> **Directions for this task**
Please output exactly the lines that run from the line with "X64250000Y-52250000D03*" through the final line of the data, inclusive, and nothing more.

Entries taken from a collection
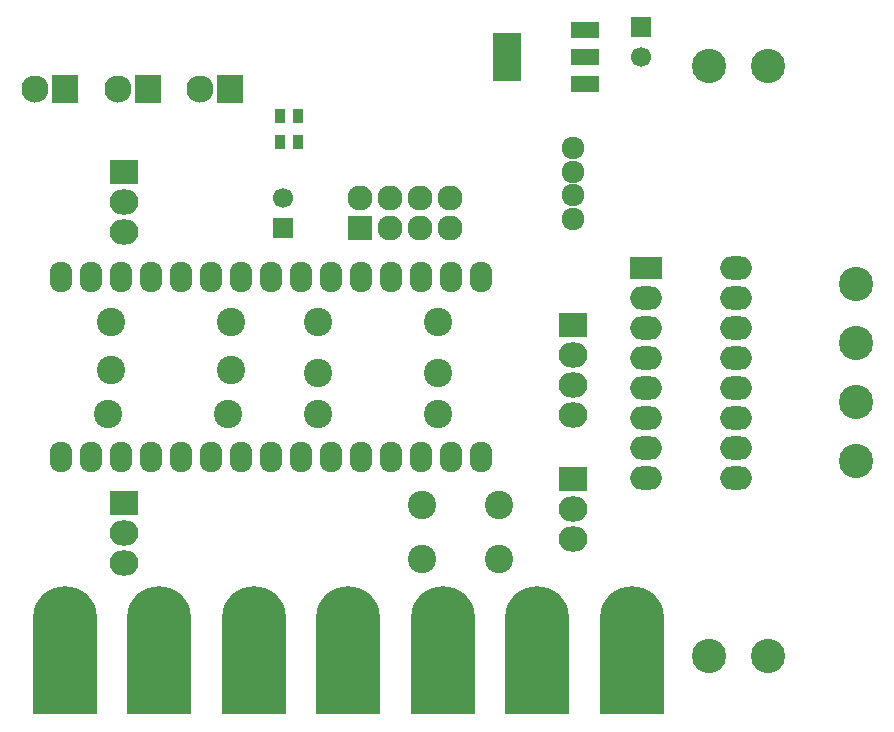
<source format=gts>
G04 #@! TF.FileFunction,Soldermask,Top*
%FSLAX46Y46*%
G04 Gerber Fmt 4.6, Leading zero omitted, Abs format (unit mm)*
G04 Created by KiCad (PCBNEW 4.0.3-stable) date 01/10/17 16:40:44*
%MOMM*%
%LPD*%
G01*
G04 APERTURE LIST*
%ADD10C,0.100000*%
%ADD11O,1.924000X2.599640*%
%ADD12O,1.924000X2.597100*%
%ADD13R,2.432000X2.127200*%
%ADD14O,2.432000X2.127200*%
%ADD15R,2.300000X2.400000*%
%ADD16C,2.300000*%
%ADD17C,5.400000*%
%ADD18R,5.400000X8.400000*%
%ADD19C,2.900000*%
%ADD20C,2.398980*%
%ADD21R,2.686000X1.974800*%
%ADD22O,2.686000X1.974800*%
%ADD23C,1.924000*%
%ADD24R,1.700000X1.700000*%
%ADD25C,1.700000*%
%ADD26R,0.900000X1.300000*%
%ADD27R,2.432000X4.057600*%
%ADD28R,2.432000X1.416000*%
%ADD29R,2.127200X2.127200*%
%ADD30O,2.127200X2.127200*%
G04 APERTURE END LIST*
D10*
D11*
X81260500Y-65910500D03*
X78720500Y-65910500D03*
X76180500Y-65910500D03*
X73640500Y-65910500D03*
X71100500Y-65910500D03*
X68560500Y-65910500D03*
X66020500Y-65910500D03*
X63480500Y-65910500D03*
X60940500Y-65910500D03*
X58400500Y-65910500D03*
X55860500Y-65910500D03*
X53320500Y-65910500D03*
X50780500Y-65910500D03*
X48240500Y-65910500D03*
X45700500Y-65910500D03*
X45700500Y-81150500D03*
X48240500Y-81150500D03*
X50780500Y-81150500D03*
X53320500Y-81150500D03*
D12*
X55860500Y-81150500D03*
X58400500Y-81150500D03*
X60940500Y-81150500D03*
X63480500Y-81150500D03*
X66020500Y-81150500D03*
X68560500Y-81150500D03*
X71100500Y-81150500D03*
X73640500Y-81150500D03*
X76180500Y-81150500D03*
X78720500Y-81150500D03*
X81260500Y-81150500D03*
D13*
X51000000Y-85000000D03*
D14*
X51000000Y-87540000D03*
X51000000Y-90080000D03*
D15*
X46000000Y-50000000D03*
D16*
X43460000Y-50000000D03*
D15*
X53000000Y-50000000D03*
D16*
X50460000Y-50000000D03*
D15*
X60000000Y-50000000D03*
D16*
X57460000Y-50000000D03*
D17*
X70000000Y-94750000D03*
D18*
X70000000Y-98750000D03*
X70000000Y-98750000D03*
D17*
X94000000Y-94750000D03*
D18*
X94000000Y-98750000D03*
X94000000Y-98750000D03*
D17*
X54000000Y-94750000D03*
D18*
X54000000Y-98750000D03*
X54000000Y-98750000D03*
D17*
X62000000Y-94750000D03*
D18*
X62000000Y-98750000D03*
X62000000Y-98750000D03*
D17*
X86000000Y-94750000D03*
D18*
X86000000Y-98750000D03*
X86000000Y-98750000D03*
D17*
X78000000Y-94750000D03*
D18*
X78000000Y-98750000D03*
X78000000Y-98750000D03*
D17*
X46000000Y-94750000D03*
D18*
X46000000Y-98750000D03*
X46000000Y-98750000D03*
D13*
X89000000Y-83000000D03*
D14*
X89000000Y-85540000D03*
X89000000Y-88080000D03*
D13*
X89000000Y-70000000D03*
D14*
X89000000Y-72540000D03*
X89000000Y-75080000D03*
X89000000Y-77620000D03*
D19*
X105500000Y-48000000D03*
X100500000Y-48000000D03*
X100500000Y-98000000D03*
X105500000Y-98000000D03*
D20*
X77580000Y-77500000D03*
X67420000Y-77500000D03*
X60080000Y-69750000D03*
X49920000Y-69750000D03*
X60080000Y-73750000D03*
X49920000Y-73750000D03*
X59830000Y-77500000D03*
X49670000Y-77500000D03*
X67420000Y-74000000D03*
X77580000Y-74000000D03*
X67420000Y-69750000D03*
X77580000Y-69750000D03*
X82751200Y-85249560D03*
X76248800Y-89750440D03*
X82751200Y-89750440D03*
X76248800Y-85249560D03*
D13*
X51000000Y-57000000D03*
D14*
X51000000Y-59540000D03*
X51000000Y-62080000D03*
D21*
X95190000Y-65110000D03*
D22*
X95190000Y-67650000D03*
X95190000Y-70190000D03*
X95190000Y-72730000D03*
X95190000Y-75270000D03*
X95190000Y-77810000D03*
X95190000Y-80350000D03*
X95190000Y-82890000D03*
X102810000Y-82890000D03*
X102810000Y-80350000D03*
X102810000Y-77810000D03*
X102810000Y-75270000D03*
X102810000Y-72730000D03*
X102810000Y-70190000D03*
X102810000Y-67650000D03*
X102810000Y-65110000D03*
D19*
X113000000Y-66500000D03*
X113000000Y-71500000D03*
X113000000Y-81500000D03*
X113000000Y-76500000D03*
D23*
X89000000Y-55000000D03*
X89000000Y-57000000D03*
X89000000Y-59000000D03*
X89000000Y-61000000D03*
D24*
X64500000Y-61750000D03*
D25*
X64500000Y-59250000D03*
D24*
X94750000Y-44750000D03*
D25*
X94750000Y-47250000D03*
D26*
X65750000Y-52250000D03*
X64250000Y-52250000D03*
X64250000Y-54500000D03*
X65750000Y-54500000D03*
D27*
X83448000Y-47250000D03*
D28*
X90052000Y-47250000D03*
X90052000Y-44964000D03*
X90052000Y-49536000D03*
D29*
X71000000Y-61750000D03*
D30*
X71000000Y-59210000D03*
X73540000Y-61750000D03*
X73540000Y-59210000D03*
X76080000Y-61750000D03*
X76080000Y-59210000D03*
X78620000Y-61750000D03*
X78620000Y-59210000D03*
M02*

</source>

> **Answer to the exercise**
X64250000Y-52250000D03*
X64250000Y-54500000D03*
X65750000Y-54500000D03*
D27*
X83448000Y-47250000D03*
D28*
X90052000Y-47250000D03*
X90052000Y-44964000D03*
X90052000Y-49536000D03*
D29*
X71000000Y-61750000D03*
D30*
X71000000Y-59210000D03*
X73540000Y-61750000D03*
X73540000Y-59210000D03*
X76080000Y-61750000D03*
X76080000Y-59210000D03*
X78620000Y-61750000D03*
X78620000Y-59210000D03*
M02*

</source>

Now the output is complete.